This NYT article about how to handle human/bear interactions is pretty grimly determined not to discuss the obvious answer of what to do when bears encroach on human settlements, so let me do it for the New York Times: bear in your kitchen? Shoot the bear. Bear in your suburban garden? Shoot the bear. Bear looks at you funny? Shoot the bear.
Bears aren’t dumb. They’ll get the message. Which is, bluntly: we evolved into fully-sentient tool-users and you didn’t. That means that we get the nice bits of real estate and you get whatever we feel like letting you have. Don’t like it?
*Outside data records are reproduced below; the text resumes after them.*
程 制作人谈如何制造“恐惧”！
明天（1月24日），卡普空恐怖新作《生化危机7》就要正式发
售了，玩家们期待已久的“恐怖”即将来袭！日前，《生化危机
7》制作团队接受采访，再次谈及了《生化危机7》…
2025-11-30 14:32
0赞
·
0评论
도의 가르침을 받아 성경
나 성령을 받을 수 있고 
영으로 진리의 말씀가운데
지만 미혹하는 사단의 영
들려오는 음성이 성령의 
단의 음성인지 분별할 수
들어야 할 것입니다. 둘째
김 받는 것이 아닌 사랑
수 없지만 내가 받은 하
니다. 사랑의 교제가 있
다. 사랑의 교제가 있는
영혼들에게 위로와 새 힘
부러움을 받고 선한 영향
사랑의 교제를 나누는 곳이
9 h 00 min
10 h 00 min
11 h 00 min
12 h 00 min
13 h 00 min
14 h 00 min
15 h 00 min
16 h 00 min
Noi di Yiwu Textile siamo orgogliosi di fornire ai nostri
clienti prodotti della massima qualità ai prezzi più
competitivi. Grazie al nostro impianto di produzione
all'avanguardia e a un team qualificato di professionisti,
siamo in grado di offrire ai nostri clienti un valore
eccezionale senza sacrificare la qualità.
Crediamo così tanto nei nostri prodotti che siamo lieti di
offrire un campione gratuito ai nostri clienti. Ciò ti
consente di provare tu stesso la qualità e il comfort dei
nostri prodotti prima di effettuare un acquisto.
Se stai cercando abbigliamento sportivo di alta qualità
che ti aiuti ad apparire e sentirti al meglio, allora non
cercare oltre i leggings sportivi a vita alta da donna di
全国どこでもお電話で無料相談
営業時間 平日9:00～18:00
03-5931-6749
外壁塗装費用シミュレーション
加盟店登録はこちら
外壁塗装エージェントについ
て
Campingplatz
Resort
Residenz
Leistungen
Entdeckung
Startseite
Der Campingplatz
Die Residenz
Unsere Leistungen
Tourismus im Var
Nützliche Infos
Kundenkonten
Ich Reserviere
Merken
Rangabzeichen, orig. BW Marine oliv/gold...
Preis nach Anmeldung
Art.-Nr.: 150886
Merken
Sucks to be you, ursine.
Via Instapundit.
Moe Lane
PS: DON’T FEED THE DAMNED BEARS, EITHER. That only confuses them.
Look on the bright side, Moe. It means we ultimately win. The people most likely to treat bears as fuzzywuzzy fellow mammals are also the ones most likely to be eaten by bears. It’s an extension of the Roe Effect.
Ric, the problem is that we all look alike to bears.
True enough, Moe, but consider: which is more likely to end up with Human 1, Bear 0 — a Tea Partier, or the median reader of the NYT?
Median consumer of the NYT, I should say. Lots of us read it for the chuckles without taking any of it seriously.